Keith es un joven inexperto y calentón. Whittaker es un hombre ya de treintaypico, homosexual. Los dos hablan de las tetas de Scheherazade. Empieza Whittaker.
-Scheherazade es absolutamente gloriosa, en general. Pero admitámoslo. Son sus pechos.
-… Entonces entendés lo de los pechos de Scheherazade.
-Me gusta pensar que sí. Después de todo, soy pintor. Y no es el tamaño, ¿no? Es casi a pesar del tamaño. En ese cuerpo de junco.
-Si. Precisamente.
-Leí algo el otro día -dijo Whittaker-, que me hizo sentir ternura por los pechos. Los ví bajo una luz diferente. Este tipo dice que en términos evolutivos, los pechos están para imitar el culo.
-¿El culo?
-Los pechos imitan al culo. Como incentivo a tener sexo cara a cara. Cuando las mujeres evolucionaron del estro. Sabés lo que es el estro, ¿no?
Keith lo sabía. Del griego oistros “fastidio o histeria”. Calentura. Whittaker dijo:
-Así que los pechos en forma de culo endulzaron la pastilla amarga del misionario.
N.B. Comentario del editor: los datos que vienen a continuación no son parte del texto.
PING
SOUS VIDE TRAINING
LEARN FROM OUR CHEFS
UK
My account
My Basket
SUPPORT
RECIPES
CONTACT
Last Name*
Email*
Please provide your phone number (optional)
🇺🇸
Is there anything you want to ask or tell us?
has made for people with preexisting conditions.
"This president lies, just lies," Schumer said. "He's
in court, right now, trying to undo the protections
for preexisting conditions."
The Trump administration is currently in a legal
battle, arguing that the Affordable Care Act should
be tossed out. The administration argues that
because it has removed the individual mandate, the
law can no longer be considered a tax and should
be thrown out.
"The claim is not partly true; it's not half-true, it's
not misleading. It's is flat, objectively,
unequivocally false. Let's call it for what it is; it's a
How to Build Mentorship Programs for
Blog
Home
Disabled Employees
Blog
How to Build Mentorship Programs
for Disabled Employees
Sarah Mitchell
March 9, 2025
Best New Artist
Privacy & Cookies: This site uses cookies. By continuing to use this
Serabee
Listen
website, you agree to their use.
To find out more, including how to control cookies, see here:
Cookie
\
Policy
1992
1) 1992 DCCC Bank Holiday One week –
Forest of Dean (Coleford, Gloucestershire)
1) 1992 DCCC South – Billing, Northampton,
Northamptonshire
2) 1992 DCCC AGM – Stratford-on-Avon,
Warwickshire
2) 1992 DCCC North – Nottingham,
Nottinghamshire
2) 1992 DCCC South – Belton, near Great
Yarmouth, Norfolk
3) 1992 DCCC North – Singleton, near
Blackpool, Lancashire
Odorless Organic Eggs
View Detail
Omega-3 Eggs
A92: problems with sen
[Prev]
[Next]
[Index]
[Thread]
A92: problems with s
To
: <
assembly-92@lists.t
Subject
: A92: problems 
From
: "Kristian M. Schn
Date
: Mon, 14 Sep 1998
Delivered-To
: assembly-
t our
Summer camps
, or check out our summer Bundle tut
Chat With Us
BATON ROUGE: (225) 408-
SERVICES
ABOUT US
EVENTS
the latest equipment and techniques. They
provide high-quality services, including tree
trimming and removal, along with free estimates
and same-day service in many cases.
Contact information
Es sólo una teoría. No, yo entiendo los pechos de Scheherazade. La secundaria característica sexual en su forma platónica. Los entiendo… en principio.
Miró a Keith con afectivo menosprecio.
-No quiero apretujarlos ni besarlos ni enterrar mi lloroso rostro en ellos. ¿Qué hacen ustedes con los pechos? Quiero decir, no te llevan a ninguna parte, ¿verdad?
-Supongo que eso es cierto. En cierta forma, son un misterio. Un fin en sí mismos.